Brendan Kergin, Arts & Entertainment Editor Ω

The Kamloops Film Society entered its 40th season with a drama/comedy (and at times musical) taking a very serious subject and humanizing it in a unique way.

Where Do We Go Now? has won multiple film festival awards, including the 2011 Toronto Film Festival People’s Choice Award and there’s a reason for the critical popularity. It’s a charmer with a heart.

The film takes place in a small town and begins by showing a slice of life in the village. This is a village in Lebanon, a country which has known war and violence with a 15-year civil war ending in 1990. The war and its repercussions are an important history to know going in, especially the divide between the followers of Christianity and Islam.

The small village is surrounded by mines, cut off from the rest of the 21st century by a partially broken bridge, which very few citizens dare cross, partly because they don’t really need to. Two cousins make regular trips out to a larger town nearby for goods. They are also able to set up a TV and radio, which are the only sources of broadcast media for entertainment in the village.

The plot revolves around the moderately cut-off villagers as religious tensions rise in other parts of the country. They live in relative peace, though families from both sides lost members in the civil war. As rumour of violence begins in other places, those old wounds open up and that’s where the story gains it’s heart. While town life is going on it’s fun, with quick wit and character building.

The men and women react to the reports differently. The men start to eye those with a different religion as dangerous others. The women, having gotten along famously with their counterparts and lost sons and husbands to the war, look to distract the men from the feud with a variety of more outrageous and hilarious schemes, from breaking the TV to hiring Russian belly dancers.

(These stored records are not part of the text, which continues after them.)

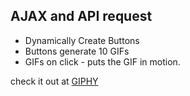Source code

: 
## AJAX and API request
- Dynamically Create Buttons
- Buttons generate 10 GIFs
- GIFs on click - puts the GIF in motion.

check it out at [GIPHY]( https://iamgiel.github.io/GifTastic/)
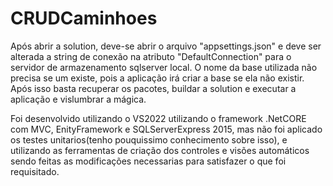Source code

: # CRUDCaminhoes

Após abrir a solution, deve-se abrir o arquivo "appsettings.json" e deve ser alterada a string de conexão na atributo "DefaultConnection" para o servidor de armazenamento sqlserver local.
O nome da base utilizada não precisa se um existe, pois a aplicação irá criar a base se ela não existir.
Após isso basta recuperar os pacotes, buildar a solution e executar a aplicação e vislumbrar a mágica.

Foi desenvolvido utilizando o VS2022 utilizando o framework .NetCORE com MVC, EnityFramework e SQLServerExpress 2015, mas não foi aplicado os testes unitarios(tenho pouquissimo conhecimento sobre isso), e utilizando as ferramentas de criação dos controles e visões automáticos sendo feitas as modificações necessarias para satisfazer o que foi requisitado.

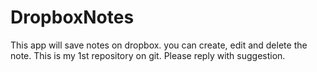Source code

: # DropboxNotes
This app will save notes on dropbox. you can create, edit and delete the note.
This is my 1st repository on git. Please reply with suggestion.
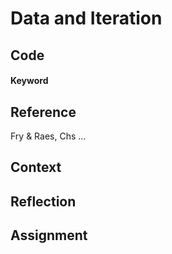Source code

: # Data and Iteration



## Code

#### Keyword



## Reference

Fry & Raes, Chs ...


## Context


## Reflection


## Assignment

This is how the film takes a different look at war and religious violence. The women are desperate to hide the outside conflict from the men. The villagers have lost many loved ones due to the civil war and don’t want to relive the pain. The possible tragedy would be compounded by the fact the men who would be fighting grew up and live in the same village.

The film takes the audience into the warm heart of a village, just about destroys everything with violence, fear and hate and pulls us out again with some hope. Unfortunately, large-scale violence can’t be beaten back with good baking and hash, but it does give some hope that old fear and hate can be patched up if people look at it in a rational and more personal sense.

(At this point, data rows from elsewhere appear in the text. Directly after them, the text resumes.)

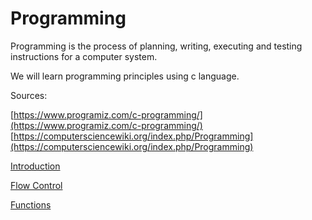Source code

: # Programming

Programming is the process of planning, writing, executing and testing instructions for a computer system.

We will learn programming principles using c language.

Sources:

[https://www.programiz.com/c-programming/](https://www.programiz.com/c-programming/) [https://computersciencewiki.org/index.php/Programming](https://computersciencewiki.org/index.php/Programming)

[Introduction](Programming%20c727e2cb4b7c4f508ff5ebb848ab48d4/Introduction%208ea0569d8d464550bb3964fe793a33cf.md)

[Flow Control](Programming%20c727e2cb4b7c4f508ff5ebb848ab48d4/Flow%20Control%20aa13f842cab64d238ea1180f938e6b96.md)

[Functions](Programming%20c727e2cb4b7c4f508ff5ebb848ab48d4/Functions%20ff0f4eee687c453ebe8c4d9f6cff3c1e.md)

The ensemble cast works well together, from the squabbling group of women to the priest and imam (who regularly hang out together, side with the women and provide some of the best comedic scenes). At times there can be too many characters to keep track of, and, ironically, to a Canadian viewer, it can be difficult to tell who is Muslim and who is Christian until they explicitly say it or they get matched to a family member.

If you have any interest in life in the Middle East, Where Do We Go Now? probably captures a good glimpse of it in Lebanon. Despite being from a culture on the other side of the world, characters are relatable and the messages conveyed are easily understood.